AFP – German industrial giant Siemens yesterday posted a record net profit in the last fiscal year, but warned that global tariff conflicts could weigh on business in the coming 12 months.
Siemens netted EUR9 billion (USD9.5 billion) in cash between October 2023 and September 2024, a five-per-cent increase on the previous year, the group said in a statement.
Across the board, revenues grew moderately to EUR75.9 billion from EUR74.9 billion in the previous year, when adjusted for changes in the group’s activities.
Orders, meanwhile, declined to EUR84.1 billion from EUR89.4 billion the previous year, Siemens said. The sprawling conglomerate had seen “strong demand” in its electrification, transportation and industrial software divisions, Siemens Chief Executive Officer Roland Busch said. Conditions in its automation business, however, remained “challenging”, Busch said.

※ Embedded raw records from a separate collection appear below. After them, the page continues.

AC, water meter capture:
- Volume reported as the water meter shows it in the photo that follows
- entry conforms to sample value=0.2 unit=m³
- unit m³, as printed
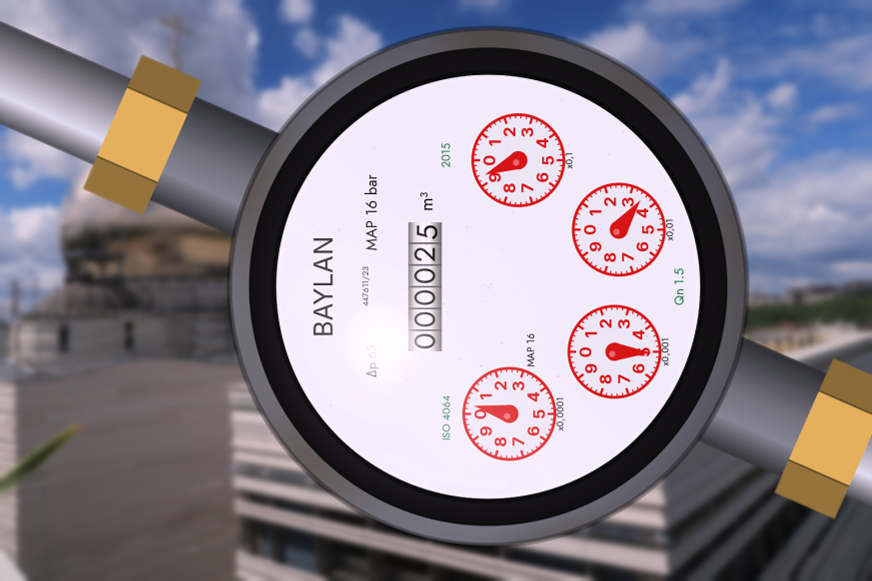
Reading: value=24.9350 unit=m³
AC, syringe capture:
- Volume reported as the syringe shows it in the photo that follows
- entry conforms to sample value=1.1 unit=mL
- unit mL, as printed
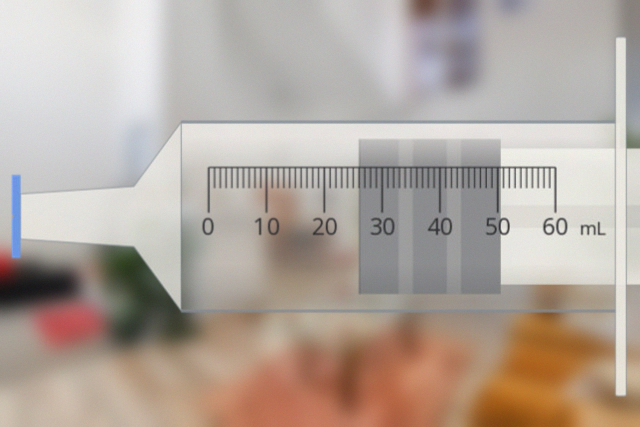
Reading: value=26 unit=mL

Revenues in the area were “substantially lower” than in the previous year, with companies “still reducing elevated stock levels due to weak global demand for manufactured goods”, Siemens said.

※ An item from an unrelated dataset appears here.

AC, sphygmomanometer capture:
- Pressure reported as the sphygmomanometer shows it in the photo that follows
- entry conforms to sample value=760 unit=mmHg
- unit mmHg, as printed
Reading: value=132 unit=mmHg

The weakness saw revenues in Siemens’ digital industries division decline by eight per cent in a year to EUR18.5 billion. And looking ahead, the group anticipated the core business segment to struggle, saying revenues could decline by up to six per cent in the coming year.

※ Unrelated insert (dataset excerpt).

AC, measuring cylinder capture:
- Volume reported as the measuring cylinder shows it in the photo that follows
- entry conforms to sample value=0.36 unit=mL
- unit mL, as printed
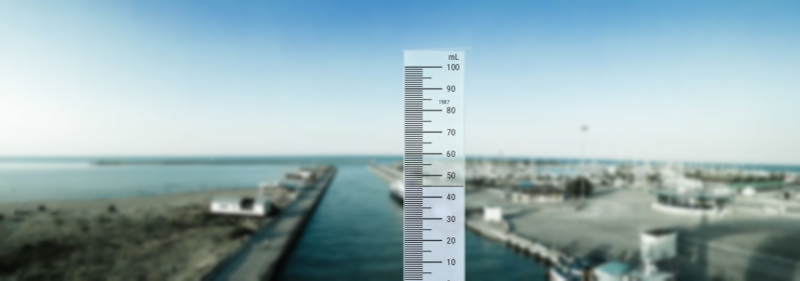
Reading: value=45 unit=mL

Overall, Siemens said it expected revenue growth in the coming year of between three and seven per cent.
The group based its forecast for the coming year on the assumption of “moderate macroeconomic growth” over the coming twelve months.
The tempered optimism was down to “ongoing challenges for the manufacturing sector due to overcapacity and weak consumer demand”, Siemens said.
It was also “due in part to continuing geopolitical uncertainty including trade conflicts”, the group said.